═══ DATA FOR ANALYSIS ═══

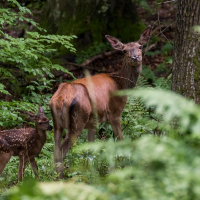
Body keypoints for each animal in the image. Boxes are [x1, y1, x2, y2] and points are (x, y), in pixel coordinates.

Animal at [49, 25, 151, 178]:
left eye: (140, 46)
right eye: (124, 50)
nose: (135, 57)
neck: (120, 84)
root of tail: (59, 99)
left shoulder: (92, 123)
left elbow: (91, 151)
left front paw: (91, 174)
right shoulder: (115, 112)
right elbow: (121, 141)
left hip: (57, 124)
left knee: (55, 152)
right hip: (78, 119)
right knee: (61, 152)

═══

TASK PROMPT: Before copying, set the pictures aside; then reproduce each entry above exactly.

SOLVED PROBLEM:
Body keypoints for each animal in the image. Boxes are [x1, y1, x2, y2] and points are (x, y), in pixel coordinates.

Animal at [49, 25, 151, 178]:
left eye: (140, 46)
right eye: (124, 50)
nose: (135, 57)
neck: (120, 84)
root of tail: (59, 99)
left shoulder: (92, 123)
left elbow: (91, 151)
left front paw: (91, 174)
right shoulder: (115, 112)
right elbow: (121, 141)
left hip: (57, 124)
left knee: (55, 152)
right hip: (78, 119)
right knee: (61, 152)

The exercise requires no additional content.